» **DOCUMENT EXTRACT**
__________________________________________________

Religion
- Affiliation: Hinduism
- District: Tanjavur
- Deity: Rajagopalaswamy, Sri Devi, Bhudevi, Senkamalavalli Thaayar
- Festivals: Vaikunta Ekadashi, Koodarai valli
- Features: Temple tank: Chatrakulam;

Location
- State: Tamil Nadu
- Country: India
- Interactive map of Sri RajaGopala Swamy Temple Santana Raja Gopala Swamy
- Coordinates: 10°19′1.57″N 79°21′20.55″E﻿ / ﻿10.3171028°N 79.3557083°E

Architecture
- Type: Dravidian architecture
- Inscriptions: 4

= Sri Rajagopala Swamy temple =

Sri Rajagopalaswamy Temple, also referred to as Santhana Rajagopalaswamy Temple, is a Hindu temple in Rajamadam Village in the Indian state of Tamil Nadu. The deity came in dreams of King Serfoji II (Sarabhoji II Bhonsle) and blessed him with a male child. The king had been praying for an heir. To thank him the king built a temple along with a Madam and constructed Rajamadam village. This deity looks like Rajagopalaswamy of Mannargudi.

__________________________________________________

[Dataset entries]
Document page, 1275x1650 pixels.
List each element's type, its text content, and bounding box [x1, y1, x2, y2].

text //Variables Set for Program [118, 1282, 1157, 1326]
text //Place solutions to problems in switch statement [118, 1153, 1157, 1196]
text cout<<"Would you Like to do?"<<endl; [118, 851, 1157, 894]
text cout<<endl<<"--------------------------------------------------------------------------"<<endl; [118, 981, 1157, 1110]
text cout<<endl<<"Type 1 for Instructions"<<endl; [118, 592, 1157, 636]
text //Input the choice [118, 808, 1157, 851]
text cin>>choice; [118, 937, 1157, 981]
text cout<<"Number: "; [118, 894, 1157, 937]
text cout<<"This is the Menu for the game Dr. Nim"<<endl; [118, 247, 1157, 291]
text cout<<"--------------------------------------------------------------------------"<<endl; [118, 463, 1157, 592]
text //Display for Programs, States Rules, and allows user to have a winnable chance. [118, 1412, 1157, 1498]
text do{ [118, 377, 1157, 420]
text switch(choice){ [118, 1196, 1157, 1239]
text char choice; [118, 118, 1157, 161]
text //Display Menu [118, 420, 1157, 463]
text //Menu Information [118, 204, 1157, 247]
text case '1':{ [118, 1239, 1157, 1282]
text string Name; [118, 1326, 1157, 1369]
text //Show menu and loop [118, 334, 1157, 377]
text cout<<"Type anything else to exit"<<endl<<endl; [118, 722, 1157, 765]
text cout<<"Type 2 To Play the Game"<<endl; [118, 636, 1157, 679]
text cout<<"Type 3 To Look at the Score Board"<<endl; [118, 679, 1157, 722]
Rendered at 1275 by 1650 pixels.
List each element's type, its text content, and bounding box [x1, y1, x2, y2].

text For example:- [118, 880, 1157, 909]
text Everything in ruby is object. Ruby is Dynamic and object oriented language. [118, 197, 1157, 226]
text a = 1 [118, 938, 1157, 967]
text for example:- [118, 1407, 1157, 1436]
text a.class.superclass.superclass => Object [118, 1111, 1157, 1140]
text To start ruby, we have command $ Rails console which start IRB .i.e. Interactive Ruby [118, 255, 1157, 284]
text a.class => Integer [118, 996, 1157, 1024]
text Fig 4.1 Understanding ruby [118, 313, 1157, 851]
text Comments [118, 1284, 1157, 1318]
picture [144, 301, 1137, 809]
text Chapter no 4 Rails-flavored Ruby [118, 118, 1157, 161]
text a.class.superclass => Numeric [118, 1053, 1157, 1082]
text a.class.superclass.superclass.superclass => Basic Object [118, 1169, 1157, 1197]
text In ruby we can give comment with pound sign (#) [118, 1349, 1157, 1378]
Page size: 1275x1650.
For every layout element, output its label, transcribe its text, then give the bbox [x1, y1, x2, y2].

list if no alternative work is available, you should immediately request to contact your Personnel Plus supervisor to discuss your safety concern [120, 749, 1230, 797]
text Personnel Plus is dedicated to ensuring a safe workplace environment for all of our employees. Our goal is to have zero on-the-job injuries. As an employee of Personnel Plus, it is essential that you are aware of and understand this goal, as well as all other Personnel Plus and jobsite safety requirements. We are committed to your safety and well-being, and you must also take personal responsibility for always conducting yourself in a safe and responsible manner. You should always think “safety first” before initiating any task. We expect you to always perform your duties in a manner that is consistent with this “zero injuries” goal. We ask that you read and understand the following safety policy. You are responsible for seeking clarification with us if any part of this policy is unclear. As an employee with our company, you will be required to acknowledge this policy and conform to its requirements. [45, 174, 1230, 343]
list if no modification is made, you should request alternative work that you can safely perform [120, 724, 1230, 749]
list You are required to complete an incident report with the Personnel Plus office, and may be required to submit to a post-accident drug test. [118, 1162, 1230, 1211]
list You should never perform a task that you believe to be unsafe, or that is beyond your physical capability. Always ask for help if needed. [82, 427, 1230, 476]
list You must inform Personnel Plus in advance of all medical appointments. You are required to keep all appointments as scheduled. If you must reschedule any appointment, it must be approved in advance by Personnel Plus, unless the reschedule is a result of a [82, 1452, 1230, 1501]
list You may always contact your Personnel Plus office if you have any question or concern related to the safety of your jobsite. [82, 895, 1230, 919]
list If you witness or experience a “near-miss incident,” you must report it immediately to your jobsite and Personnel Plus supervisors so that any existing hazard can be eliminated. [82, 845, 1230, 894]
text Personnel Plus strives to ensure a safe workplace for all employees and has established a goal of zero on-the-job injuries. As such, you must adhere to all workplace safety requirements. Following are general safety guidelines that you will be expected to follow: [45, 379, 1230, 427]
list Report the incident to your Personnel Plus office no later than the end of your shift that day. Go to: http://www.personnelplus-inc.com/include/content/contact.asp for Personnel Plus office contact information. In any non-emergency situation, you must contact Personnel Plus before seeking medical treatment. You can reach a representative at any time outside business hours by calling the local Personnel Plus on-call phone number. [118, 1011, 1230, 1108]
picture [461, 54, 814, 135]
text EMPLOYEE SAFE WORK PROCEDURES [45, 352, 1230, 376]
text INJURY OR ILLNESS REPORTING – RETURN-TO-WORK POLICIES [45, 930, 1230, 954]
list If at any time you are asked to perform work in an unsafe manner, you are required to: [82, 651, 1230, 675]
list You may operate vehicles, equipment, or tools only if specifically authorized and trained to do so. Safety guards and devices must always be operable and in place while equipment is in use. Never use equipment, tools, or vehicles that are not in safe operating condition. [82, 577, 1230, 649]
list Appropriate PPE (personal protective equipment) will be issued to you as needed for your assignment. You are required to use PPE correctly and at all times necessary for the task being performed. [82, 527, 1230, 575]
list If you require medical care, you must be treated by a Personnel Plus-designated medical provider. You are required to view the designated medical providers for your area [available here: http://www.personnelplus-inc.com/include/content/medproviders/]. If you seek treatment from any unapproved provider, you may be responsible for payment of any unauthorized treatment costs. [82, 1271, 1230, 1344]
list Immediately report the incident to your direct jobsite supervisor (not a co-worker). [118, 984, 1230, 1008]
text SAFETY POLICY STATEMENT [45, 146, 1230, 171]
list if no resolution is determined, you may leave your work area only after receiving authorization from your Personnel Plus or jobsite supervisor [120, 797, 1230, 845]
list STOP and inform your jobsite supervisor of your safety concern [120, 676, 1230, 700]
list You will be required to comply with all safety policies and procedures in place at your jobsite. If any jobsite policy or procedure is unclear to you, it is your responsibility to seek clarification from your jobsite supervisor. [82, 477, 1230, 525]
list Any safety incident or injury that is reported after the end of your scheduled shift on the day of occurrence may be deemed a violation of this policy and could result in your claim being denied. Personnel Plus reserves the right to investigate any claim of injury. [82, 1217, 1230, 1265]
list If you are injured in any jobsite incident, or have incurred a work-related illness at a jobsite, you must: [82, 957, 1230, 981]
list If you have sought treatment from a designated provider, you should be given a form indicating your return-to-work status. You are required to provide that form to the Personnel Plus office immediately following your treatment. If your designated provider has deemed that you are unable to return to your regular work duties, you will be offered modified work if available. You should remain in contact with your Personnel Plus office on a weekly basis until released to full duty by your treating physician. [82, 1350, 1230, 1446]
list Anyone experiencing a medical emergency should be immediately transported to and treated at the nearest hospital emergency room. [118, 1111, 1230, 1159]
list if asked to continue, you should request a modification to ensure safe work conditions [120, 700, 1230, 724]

__________________________________________________

» **WORK ITEM A**
According to the temple text, what is the name of the temple tank?
» **WORK ITEM B**
Output the stretch of the temple text from "Sri Rajagopalaswamy Temple, also" through "Rajagopalaswamy of Mannargudi.".

» **TASK RESPONSE A**
Chatrakulam

» **TASK RESPONSE B**
Sri Rajagopalaswamy Temple, also referred to as Santhana Rajagopalaswamy Temple, is a Hindu temple in Rajamadam Village in the Indian state of Tamil Nadu. The deity came in dreams of King Serfoji II (Sarabhoji II Bhonsle) and blessed him with a male child. The king had been praying for an heir. To thank him the king built a temple along with a Madam and constructed Rajamadam village. This deity looks like Rajagopalaswamy of Mannargudi.